The 40th anniversary of an international women’s labour event just passed, with 17 prominent union representatives gathering to commemorate it; one was an indigenous Australian, one a gay Eastern European refugee, two are sisters who required gang protection when growing up in South Central LA. The pay gap between men and women was sometimes 12:1 when the union was founded. 40 years later, the members of the Women’s Tennis Association are probably the best represented women workers in the world.
The union’s de facto stewards and representatives are the world number 1’s of women’s tennis. They carry a responsibility for not just women’s tennis, but all women athletes. Billie Jean King was the public face for the ‘Battle of the Sexes’ match as a jock woman, but more importantly for the Title IX legislation in the US that equalised college sports funding for men and women. While many struggle to name the best women sprinters or footballers, the status of Steffi Graf and Martina Navratilova are established alongside Federer, Nadal, or Agassi.
Collective bargaining in sports does not jump out as an applicable model to most workers. The words ‘aristocracy of labour’ don’t do justice to Serena Williams and Victoria Azarenka earning $7 million last year. However, it is important to remember how other women tennis players are valued compared to other self-identified women athletes. Women footballers can’t be seen as inherently greedy or overpaid – Mia Hamm, the most famous woman footballer of all time, was earning around $90,000 annually at her peak a decade ago. That just 0.5% of all British sports sponsorship and 5% of sports coverage is awarded to women’s sport ensures they are not taken seriously and leads to lower pay. The WTA’s collective bargaining has ensured women players’ labour is recognised as deserving of compensation. In the context of restricted credit access to women in 1973, Billie Jean’s battle to gain respect and financial security for women players is all the more extraordinary.
Wimbledon is often the site for remaining inequities. BBC presenter John Inverdale commented last week that newly crowned singles champion Marion Bartoli was “[never] going to be a looker, you’ll never be a Sharapova.” Bartoli’s own response was that she dreamed to be Wimbledon champion, not a model. Indeed, Sharapova’s greatest accomplishment is to have won all four grand slams. Billie Jean’s crusades for gender equality have allowed a broader definition of ‘womanhood’ in tennis than other sports. Martina Navratilova tore down barriers as the first major ‘out’ player; Venus and Serena wrested tennis from the white country clubs, now a third of grassroots players in the US are black or Latino; Renee Richards gave a massive boost to transgender rights when she was allowed to compete in the 1977 US Open Women’s Singles; Kim Clijsters returned from motherhood and retirement to win 3 Grand Slams.
The fight most applicable to workers and self-identified women has been over pay equity. Billie Jean threatened to bring the US Open to a halt in 1971 by striking until women received pay equity at the tournament. The US Open organisers relented, but not at the other Grand Slams. The issue largely went away until the arrival of Venus Williams. Venus was not the first black player, but she was the first ‘showstopper’. Her arrival as a working-class black woman from Los Angeles was a challenge to the game’s country club ‘whiteness’. At the US Open in 1997, Irena Spirlea intentionally bumped into her when changing ends, an incident Venus recounted when describing how she never felt properly ‘American’ at the US Open. At Indian Wells in 2001, both she and her sister were booed throughout Serena’s final against Clijsters, both saying they heard the n-word shouted at them. Venus got into her angriest on-court argument when penalised a point for a bead falling out of her braided hair.

■ **Exercise data**:
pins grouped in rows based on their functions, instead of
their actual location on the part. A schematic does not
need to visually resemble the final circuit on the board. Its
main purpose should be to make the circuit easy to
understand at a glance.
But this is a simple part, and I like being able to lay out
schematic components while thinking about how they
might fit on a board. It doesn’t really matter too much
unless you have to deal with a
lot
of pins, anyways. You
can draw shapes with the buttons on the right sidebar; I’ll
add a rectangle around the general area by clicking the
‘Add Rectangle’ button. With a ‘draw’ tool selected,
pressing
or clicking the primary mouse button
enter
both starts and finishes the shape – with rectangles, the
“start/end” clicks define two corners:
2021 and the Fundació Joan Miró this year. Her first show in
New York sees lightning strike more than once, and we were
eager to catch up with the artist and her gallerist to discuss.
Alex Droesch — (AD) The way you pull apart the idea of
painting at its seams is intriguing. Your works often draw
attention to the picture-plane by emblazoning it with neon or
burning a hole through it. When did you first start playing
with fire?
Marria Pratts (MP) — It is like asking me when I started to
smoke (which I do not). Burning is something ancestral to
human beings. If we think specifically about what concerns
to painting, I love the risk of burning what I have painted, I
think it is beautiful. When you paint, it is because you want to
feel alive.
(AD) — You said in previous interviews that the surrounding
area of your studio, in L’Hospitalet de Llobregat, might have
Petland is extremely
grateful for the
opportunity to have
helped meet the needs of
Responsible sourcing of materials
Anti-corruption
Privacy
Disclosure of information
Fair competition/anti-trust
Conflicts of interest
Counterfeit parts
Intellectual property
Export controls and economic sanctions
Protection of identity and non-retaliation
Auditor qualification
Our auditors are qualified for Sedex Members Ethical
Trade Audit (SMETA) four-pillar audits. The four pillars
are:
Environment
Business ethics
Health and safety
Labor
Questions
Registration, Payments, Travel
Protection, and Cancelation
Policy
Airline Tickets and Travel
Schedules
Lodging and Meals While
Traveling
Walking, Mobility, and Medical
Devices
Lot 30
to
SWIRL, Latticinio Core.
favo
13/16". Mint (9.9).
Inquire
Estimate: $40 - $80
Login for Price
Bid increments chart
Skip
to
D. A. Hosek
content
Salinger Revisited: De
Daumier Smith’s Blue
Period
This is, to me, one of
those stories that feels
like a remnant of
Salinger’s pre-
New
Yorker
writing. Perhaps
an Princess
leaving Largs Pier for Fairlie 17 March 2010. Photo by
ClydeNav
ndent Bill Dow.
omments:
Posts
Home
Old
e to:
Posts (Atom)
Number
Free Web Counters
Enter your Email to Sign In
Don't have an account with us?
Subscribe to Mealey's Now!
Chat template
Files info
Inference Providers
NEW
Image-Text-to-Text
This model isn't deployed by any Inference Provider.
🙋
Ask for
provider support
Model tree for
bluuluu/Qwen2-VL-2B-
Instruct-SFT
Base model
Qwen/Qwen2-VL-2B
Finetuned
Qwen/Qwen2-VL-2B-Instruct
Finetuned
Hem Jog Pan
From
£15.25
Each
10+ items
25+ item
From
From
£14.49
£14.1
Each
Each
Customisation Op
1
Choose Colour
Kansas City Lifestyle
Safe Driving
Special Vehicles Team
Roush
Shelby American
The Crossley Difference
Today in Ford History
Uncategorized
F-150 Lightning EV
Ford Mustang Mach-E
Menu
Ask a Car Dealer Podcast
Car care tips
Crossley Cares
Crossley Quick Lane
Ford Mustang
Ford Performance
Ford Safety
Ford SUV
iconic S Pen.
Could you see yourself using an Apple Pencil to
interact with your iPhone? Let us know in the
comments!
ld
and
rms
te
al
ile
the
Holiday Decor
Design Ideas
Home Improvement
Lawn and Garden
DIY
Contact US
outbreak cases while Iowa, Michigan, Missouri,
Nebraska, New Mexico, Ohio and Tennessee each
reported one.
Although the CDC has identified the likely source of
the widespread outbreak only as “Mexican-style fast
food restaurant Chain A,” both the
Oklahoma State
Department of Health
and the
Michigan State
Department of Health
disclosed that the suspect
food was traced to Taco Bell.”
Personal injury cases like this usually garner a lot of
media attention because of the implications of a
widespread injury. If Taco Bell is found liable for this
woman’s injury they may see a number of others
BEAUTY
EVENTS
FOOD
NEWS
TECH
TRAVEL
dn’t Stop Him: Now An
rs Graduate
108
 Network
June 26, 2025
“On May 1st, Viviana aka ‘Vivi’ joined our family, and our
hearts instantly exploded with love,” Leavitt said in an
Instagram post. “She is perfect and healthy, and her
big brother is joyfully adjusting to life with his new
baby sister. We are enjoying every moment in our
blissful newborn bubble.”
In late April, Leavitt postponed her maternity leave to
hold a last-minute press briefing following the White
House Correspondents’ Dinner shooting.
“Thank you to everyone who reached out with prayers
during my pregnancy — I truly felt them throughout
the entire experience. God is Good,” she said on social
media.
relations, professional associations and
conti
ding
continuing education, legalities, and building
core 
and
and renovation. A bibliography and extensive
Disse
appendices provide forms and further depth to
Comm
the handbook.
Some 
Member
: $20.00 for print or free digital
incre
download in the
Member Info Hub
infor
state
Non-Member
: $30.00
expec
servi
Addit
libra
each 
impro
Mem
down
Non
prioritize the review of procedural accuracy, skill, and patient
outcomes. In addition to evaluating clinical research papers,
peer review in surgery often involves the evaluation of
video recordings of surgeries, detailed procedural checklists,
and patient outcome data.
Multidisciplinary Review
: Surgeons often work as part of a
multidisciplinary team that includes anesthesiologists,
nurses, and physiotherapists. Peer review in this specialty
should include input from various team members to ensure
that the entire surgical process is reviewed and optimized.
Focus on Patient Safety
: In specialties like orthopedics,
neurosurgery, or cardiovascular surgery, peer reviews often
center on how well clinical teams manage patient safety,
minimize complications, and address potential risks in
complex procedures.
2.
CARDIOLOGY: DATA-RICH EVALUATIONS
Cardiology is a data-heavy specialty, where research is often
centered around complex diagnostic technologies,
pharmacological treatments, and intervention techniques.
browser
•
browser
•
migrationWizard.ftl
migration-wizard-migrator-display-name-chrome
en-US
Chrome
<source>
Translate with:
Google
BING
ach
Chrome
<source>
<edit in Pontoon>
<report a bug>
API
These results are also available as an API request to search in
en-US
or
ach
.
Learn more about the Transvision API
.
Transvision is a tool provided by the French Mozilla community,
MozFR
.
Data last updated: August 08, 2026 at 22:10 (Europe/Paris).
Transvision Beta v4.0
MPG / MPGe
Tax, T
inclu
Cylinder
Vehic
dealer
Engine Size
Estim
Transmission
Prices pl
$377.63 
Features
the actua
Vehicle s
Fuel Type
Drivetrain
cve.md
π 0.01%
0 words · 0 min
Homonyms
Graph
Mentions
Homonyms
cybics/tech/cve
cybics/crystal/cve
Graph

■ **What is expected**:
Resume the article on the Women's Tennis Association and pay equity, picking up after its final sentence.

■ **Response for this exercise**:
The attitudes were similarly reactionary with regards to pay equity. Famously, one Wimbledon organiser said “If we paid women more, we wouldn’t have so much to spend on petunias.” Players like Tim Henman accused women players of being “greedy”. Venus Williams took on these attitudes. She was used to being told to ‘know her place’. The day before her most famous victory in 2005, where she saved a championship point against Lindsay Davenport to win her third Wimbledon title, she used the most effective organising tool possible in a meeting with Wimbledon organisers – she shamed them by speaking the truth. The 97% women earned against the male players was not scientific, but a way of making a statement that the women were not as important. In a Times editorial, she challenged the idea women’s tennis was worth less than men’s, referring to her own 2005 victory which was 45 minutes longer than the men’s final. She tore apart the financial arguments, and exposed that women do not play best-of-5 set finals because of sponsors, tournament officials, and traditional attitudes, not the women players themselves. It is clear that women players will earn respect through greater compensation rather than demands for best-of-5 finals. By challenging the idea players should be compensated for court time alone, with women not training 2 sets less than men, she provided a broader idea of what labour entails and how it should be compensated.
The complaints of many male players are not without reason. Players who don’t get one quick break can become stuck in the futures and challengers events, often not earning enough to cover the costs of travel, food, and their training even when in the world’s top 100. The complaints of the male players are similar to those of the women, in that their access to quality training and courts is often tied to their ability to make money for sponsors. One solution may be a guaranteed salary for players with their earnings from tournament play as additional income, thus more fairly recognising their labour off court.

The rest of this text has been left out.